We know that we’re going to have to go into a dogfight less than 24 hours from now to not have that feeling. We’ve just got to play together and play our game.”
Tennessee coach Rick Barnes felt the pain of last season’s loss to Michigan too. The 68-year old only has so many NCAA Tournament runs left in him and the 2021-22 Tennessee team appeared poised to make a deep run, entering the NCAA Tournament on a tear.
“I knew that the devastation was there because they wanted to keep playing,” Barnes said. “But I think they also learned … how it’s hard, it’s really hard to win.”

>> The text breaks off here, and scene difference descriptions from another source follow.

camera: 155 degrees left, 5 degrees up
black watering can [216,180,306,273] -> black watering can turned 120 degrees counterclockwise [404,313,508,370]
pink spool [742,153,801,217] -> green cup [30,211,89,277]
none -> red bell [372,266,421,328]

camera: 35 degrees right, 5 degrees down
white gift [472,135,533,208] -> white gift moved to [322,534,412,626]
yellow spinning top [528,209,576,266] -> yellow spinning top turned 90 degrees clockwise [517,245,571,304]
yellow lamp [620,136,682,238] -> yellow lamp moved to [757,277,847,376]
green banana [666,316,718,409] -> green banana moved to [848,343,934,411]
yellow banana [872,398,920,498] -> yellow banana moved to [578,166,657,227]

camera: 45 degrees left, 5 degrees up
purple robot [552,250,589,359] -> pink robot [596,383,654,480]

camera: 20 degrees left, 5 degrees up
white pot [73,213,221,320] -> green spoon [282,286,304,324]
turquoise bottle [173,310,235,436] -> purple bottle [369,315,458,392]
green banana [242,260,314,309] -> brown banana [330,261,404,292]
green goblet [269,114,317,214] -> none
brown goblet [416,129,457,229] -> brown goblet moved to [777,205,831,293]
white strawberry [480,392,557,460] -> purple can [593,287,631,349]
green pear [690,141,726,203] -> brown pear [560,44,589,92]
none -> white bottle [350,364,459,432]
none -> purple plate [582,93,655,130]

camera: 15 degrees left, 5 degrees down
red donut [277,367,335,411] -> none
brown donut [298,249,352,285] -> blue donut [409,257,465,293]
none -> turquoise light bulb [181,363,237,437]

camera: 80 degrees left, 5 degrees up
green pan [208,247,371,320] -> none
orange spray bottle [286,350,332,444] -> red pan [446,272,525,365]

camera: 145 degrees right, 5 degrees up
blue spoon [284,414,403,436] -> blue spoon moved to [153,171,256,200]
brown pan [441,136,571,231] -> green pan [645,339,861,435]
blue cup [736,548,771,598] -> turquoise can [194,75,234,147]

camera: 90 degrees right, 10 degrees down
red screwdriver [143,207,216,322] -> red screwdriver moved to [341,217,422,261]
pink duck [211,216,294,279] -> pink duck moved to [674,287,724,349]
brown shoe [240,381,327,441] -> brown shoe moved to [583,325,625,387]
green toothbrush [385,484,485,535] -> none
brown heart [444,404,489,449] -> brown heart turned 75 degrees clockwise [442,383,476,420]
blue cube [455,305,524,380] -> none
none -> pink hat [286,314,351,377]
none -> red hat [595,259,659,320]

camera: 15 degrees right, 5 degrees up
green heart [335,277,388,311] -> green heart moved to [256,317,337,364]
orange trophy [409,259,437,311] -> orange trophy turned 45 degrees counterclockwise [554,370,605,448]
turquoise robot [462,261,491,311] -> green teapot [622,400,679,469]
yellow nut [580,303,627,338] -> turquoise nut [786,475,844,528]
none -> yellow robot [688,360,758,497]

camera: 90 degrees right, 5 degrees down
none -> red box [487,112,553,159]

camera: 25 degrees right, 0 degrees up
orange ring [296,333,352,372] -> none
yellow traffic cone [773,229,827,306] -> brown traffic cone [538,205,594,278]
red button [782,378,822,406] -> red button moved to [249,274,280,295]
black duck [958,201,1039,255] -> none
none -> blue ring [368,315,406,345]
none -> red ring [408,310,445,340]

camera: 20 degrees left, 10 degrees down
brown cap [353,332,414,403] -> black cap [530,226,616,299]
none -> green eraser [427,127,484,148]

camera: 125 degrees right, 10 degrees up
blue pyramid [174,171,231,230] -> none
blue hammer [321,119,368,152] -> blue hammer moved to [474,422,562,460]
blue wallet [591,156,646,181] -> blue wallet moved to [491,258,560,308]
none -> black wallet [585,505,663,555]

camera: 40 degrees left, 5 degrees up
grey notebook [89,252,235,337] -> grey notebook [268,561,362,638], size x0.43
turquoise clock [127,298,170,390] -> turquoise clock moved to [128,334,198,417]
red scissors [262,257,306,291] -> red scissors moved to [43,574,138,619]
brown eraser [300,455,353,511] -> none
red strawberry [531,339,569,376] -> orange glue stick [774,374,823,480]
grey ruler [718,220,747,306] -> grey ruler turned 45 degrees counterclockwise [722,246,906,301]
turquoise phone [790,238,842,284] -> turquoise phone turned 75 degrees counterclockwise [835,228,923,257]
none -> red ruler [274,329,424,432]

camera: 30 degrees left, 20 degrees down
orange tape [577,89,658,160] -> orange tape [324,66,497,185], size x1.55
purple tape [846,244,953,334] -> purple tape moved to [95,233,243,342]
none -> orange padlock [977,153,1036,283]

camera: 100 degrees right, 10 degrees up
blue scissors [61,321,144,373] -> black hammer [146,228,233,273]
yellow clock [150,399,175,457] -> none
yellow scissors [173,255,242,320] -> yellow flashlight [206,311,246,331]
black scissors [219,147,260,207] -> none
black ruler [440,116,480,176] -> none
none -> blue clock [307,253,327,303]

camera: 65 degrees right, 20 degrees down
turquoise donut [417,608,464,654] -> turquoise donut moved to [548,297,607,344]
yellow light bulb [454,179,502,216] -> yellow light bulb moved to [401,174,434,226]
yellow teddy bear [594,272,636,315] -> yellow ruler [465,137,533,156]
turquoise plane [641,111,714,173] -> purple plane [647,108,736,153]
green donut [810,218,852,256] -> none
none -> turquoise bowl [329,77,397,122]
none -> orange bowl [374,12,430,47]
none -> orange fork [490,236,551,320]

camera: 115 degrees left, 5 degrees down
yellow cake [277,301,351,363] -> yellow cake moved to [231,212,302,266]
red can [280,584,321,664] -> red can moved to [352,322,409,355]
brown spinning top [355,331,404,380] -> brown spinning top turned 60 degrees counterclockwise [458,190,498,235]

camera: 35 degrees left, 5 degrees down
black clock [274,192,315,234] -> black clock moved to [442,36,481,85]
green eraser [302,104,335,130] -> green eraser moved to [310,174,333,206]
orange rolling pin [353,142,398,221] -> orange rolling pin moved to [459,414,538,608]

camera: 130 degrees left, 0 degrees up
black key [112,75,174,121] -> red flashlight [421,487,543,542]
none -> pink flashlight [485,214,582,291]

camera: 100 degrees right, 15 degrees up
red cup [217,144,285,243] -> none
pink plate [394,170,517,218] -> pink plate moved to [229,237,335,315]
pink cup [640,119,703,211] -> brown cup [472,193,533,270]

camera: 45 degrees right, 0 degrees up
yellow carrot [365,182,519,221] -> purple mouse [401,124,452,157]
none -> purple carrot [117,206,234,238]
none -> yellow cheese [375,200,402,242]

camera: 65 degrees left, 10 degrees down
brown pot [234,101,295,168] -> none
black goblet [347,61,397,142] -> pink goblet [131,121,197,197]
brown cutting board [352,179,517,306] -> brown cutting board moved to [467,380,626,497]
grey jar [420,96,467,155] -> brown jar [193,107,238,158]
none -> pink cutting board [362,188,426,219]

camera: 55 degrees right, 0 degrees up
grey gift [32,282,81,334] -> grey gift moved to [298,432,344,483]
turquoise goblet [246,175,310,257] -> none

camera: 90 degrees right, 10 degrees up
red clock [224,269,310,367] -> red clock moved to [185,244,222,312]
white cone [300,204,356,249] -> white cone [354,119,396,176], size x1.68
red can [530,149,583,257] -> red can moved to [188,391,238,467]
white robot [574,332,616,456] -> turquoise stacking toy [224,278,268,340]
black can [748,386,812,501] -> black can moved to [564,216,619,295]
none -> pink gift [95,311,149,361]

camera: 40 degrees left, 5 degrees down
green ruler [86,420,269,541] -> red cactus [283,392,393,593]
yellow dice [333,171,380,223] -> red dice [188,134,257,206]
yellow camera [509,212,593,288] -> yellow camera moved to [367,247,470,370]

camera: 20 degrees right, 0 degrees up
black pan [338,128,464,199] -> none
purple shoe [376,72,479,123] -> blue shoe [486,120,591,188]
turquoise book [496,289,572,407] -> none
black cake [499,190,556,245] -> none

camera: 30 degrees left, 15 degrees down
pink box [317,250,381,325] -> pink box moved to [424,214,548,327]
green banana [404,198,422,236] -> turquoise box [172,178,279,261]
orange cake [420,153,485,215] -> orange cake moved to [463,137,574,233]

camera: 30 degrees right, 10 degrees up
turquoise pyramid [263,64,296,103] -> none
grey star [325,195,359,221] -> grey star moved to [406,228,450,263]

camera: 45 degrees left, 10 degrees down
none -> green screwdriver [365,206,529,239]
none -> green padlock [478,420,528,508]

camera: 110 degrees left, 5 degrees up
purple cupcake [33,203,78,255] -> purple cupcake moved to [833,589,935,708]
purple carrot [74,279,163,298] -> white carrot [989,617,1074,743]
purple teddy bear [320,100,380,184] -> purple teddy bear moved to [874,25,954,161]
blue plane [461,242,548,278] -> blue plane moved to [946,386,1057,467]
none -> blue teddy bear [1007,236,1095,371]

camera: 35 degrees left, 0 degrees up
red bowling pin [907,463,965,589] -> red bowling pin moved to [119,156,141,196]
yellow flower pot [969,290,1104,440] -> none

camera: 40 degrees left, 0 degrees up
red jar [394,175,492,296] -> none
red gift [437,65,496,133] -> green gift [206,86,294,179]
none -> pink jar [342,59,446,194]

That’s the beauty and the pain in the NCAA Tournament. Last year’s Tennessee team accomplished a lot and did so much well only to have a bitter taste left in its mouth after a Round of 32 exit.
Duke was struggling entering the NCAA Tournament a season ago before Mike Krzyzewski led the Blue Devils to the Final Four in his final season coaching.
The roles are reversed this time. Duke is the red-hot team poised to make a deep run while it’s been a disappointing winter for Tennessee. But the Vols can erase much of that poor taste by avenging last season’s loss to Michigan and knocking off the Blue Devils Saturday afternoon.
Barnes doesn’t believe Duke’s pedigree will phase his team and believes his group will be ready to roll as this group of Vols look to make their first Sweet 16.
“I think our guys have a great deal of respect for what they do, their work, and what they put in year-round to know that they belong wherever they play.”